Wat is de grootste uitdaging in de praktijk?
‘Het wetboek tot stand brengen gaat wel lukken. Al is het goed om te beseffen dat het Wetboek van Strafvordering niet één wet betreft: het is een wetgevingstraject dat bestaat uit een aantal wetsvoorstellen. De zogenaamde Vaststellingswet stelt de boeken van 1 t/m 6 vast en straks de boeken 7 en 8. Dit kun je beschouwen als het lichaam van het nieuwe wetboek.

Daarnaast is er invoeringswetgeving: andere wetten veranderen namelijk mee door de Vaststellingswet. Dit is zo’n groot traject dat er ook aanvullingswetten nodig zijn. Als de wet- en regelgeving tot stand is gebracht, is het proces niet afgerond. Algemene maatregelen van bestuur zijn in de praktijk voor veel betrokkenen relevanter, want die geven aan hóe je het moet doen. Alles valt en staat met de uitvoering. Daarvoor is een aparte projectorganisatie opgezet, die samen met de projectorganisaties bij de ketenpartners, de invoering voorbereiden, zodat de organisaties klaar zijn om de nieuwe wet daadwerkelijk uit te voeren De uitdaging is om genoeg gekwalificeerd personeel te vinden die de strafrechtketen draaiende houdt, bijvoorbeeld om nieuwe ICT-voorzieningen te bouwen.’

Wanneer worden medewerkers opgeleid om te werken met het nieuwe Wetboek?
‘Als de Tweede Kamer op hoofdlijnen akkoord is, dan weten we vanaf eind 2023 de algemene richting. Daarna is de Eerste Kamer nog aan zet. Toch kun je niet vroeg genoeg beginnen met de vraag: hoe ga ik opleiden en wanneer geef ik die opleidingen dan? Nu is het nog te vroeg, maar in 2026 is het te laat. Wellicht kunnen we het inpassen in bestaande opleidingen.’

Ketenpartners vragen om een beleidsluwe periode op het moment dat medewerkers hiermee aan de gang gaan. Ben je het daarmee eens?
‘Zeker. Tegelijkertijd weten we allemaal dat we geen maatschappelijke probleemloze periode kunnen afdwingen. Soms kunnen we het ons niet veroorloven om stil te zitten. Wel kunnen we ons goed afvragen welke wetswijzigingen nú nodig zijn en wat de strafrechtketen later aankan tijdens de implementatie van het nieuwe Wetboek van Strafvordering.’

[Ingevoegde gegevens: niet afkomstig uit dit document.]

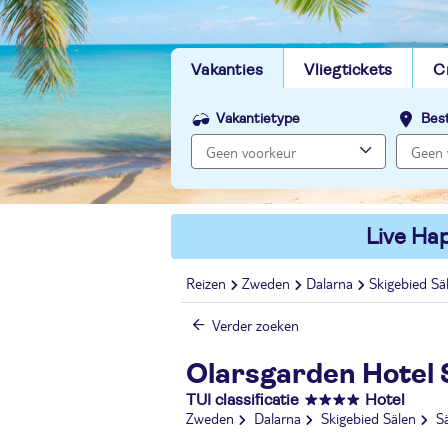
Vakanties
Vliegtickets
C
Vakantietype
Bes
Live Hap
Reizen
Zweden
Dalarna
Skigebied Sä
Verder zoeken
Olarsgarden Hotel 
TUI classificatie
Hotel
Zweden
Dalarna
Skigebied Sälen
S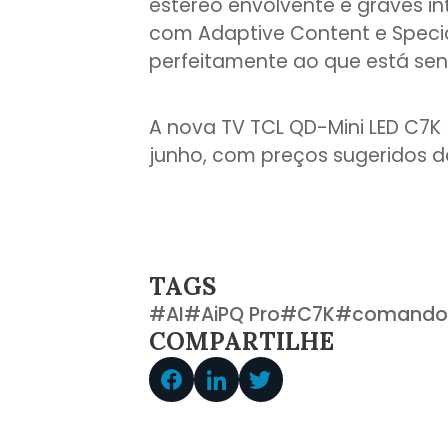
estéreo envolvente e graves i
com Adaptive Content e Specia
perfeitamente ao que está sen
A nova TV TCL QD-Mini LED C7K 
junho, com preços sugeridos de
TAGS
#
AI
#
AiPQ Pro
#
C7K
#
comando 
COMPARTILHE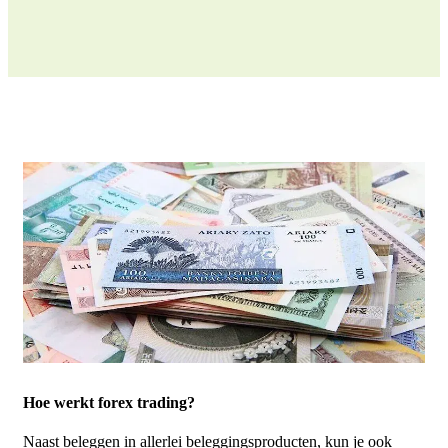
Hoe werkt forex trading?
Naast beleggen in allerlei beleggingsproducten, kun je ook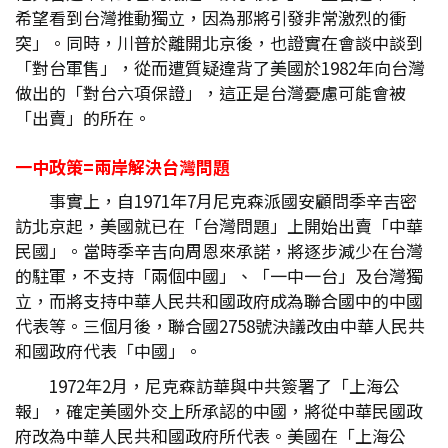
希望看到台灣推動獨立，因為那將引發非常激烈的衝
突」。同時，川普於離開北京後，也證實在會談中談到
「對台軍售」，從而遭質疑違背了美國於1982年向台灣
做出的「對台六項保證」，這正是台灣憂慮可能會被
「出賣」的所在。
一中政策=
兩岸解決台灣問題
事實上，自1971年7月尼克森派國安顧問季辛吉密
訪北京起，美國就已在「台灣問題」上開始出賣「中華
民國」。當時季辛吉向周恩來承諾，將逐步減少在台灣
的駐軍，不支持「兩個中國」、「一中一台」及台灣獨
立，而將支持中華人民共和國政府成為聯合國中的中國
代表等。三個月後，聯合國2758號決議改由中華人民共
和國政府代表「中國」。
1972年2月，尼克森訪華與中共簽署了「上海公
報」，確定美國外交上所承認的中國，將從中華民國政
府改為中華人民共和國政府所代表。美國在「上海公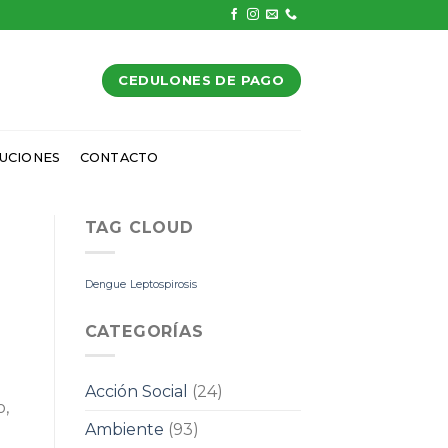
CEDULONES DE PAGO
UCIONES
CONTACTO
TAG CLOUD
Dengue
Leptospirosis
CATEGORÍAS
Acción Social
(24)
o,
Ambiente
(93)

Op 1 oktober 2022 trad de Innovatiewet in werking.
‘De Innovatiewet bevat een aantal onderdelen waarmee we, vooruitlopend op de inwerkingtreding van het Wetboek van Strafvordering, alvast ervaring kunnen opdoen. Een wetboek leent zich slecht om in zijn geheel eerst even uit te proberen. Maar van een aantal onderwerpen zou je willen weten of dat nu een goed idee is en of we het goed hebben vormgegeven. Zijn er bijwerkingen of is er bijvangst?’

Gaat het nieuwe Wetboek van Strafvordering weer honderd jaar mee?
‘Een wet moet toepasbaar zijn in de huidige dynamiek van de samenleving. Die dynamiek kan vragen om aanpassingen. Een jaar na de inwerkingtreding van de wet wordt er daarom een invoeringstoets uitgevoerd. Doet de wet wat hij moet doen? Aanpassingen zijn niet erg. Een wetboek is geen papier, het zijn regels op basis waarvan mensen in de strafrechtketen weten wat hun rol is en wat ze gaan doen.’